"""

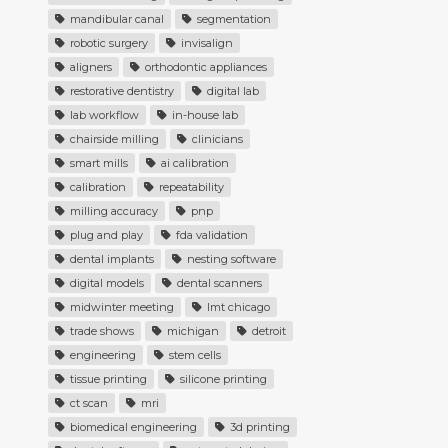
mandibular canal
segmentation
robotic surgery
invisalign
aligners
orthodontic appliances
restorative dentistry
digital lab
lab workflow
in-house lab
chairside milling
clinicians
smart mills
ai calibration
calibration
repeatability
milling accuracy
pnp
plug and play
fda validation
dental implants
nesting software
digital models
dental scanners
midwinter meeting
lmt chicago
trade shows
michigan
detroit
engineering
stem cells
tissue printing
silicone printing
ct scan
mri
biomedical engineering
3d printing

"""

Directions:
Which lines above contain the word "milling"? Copy each of them.

Exercise solution:
chairside milling
milling accuracy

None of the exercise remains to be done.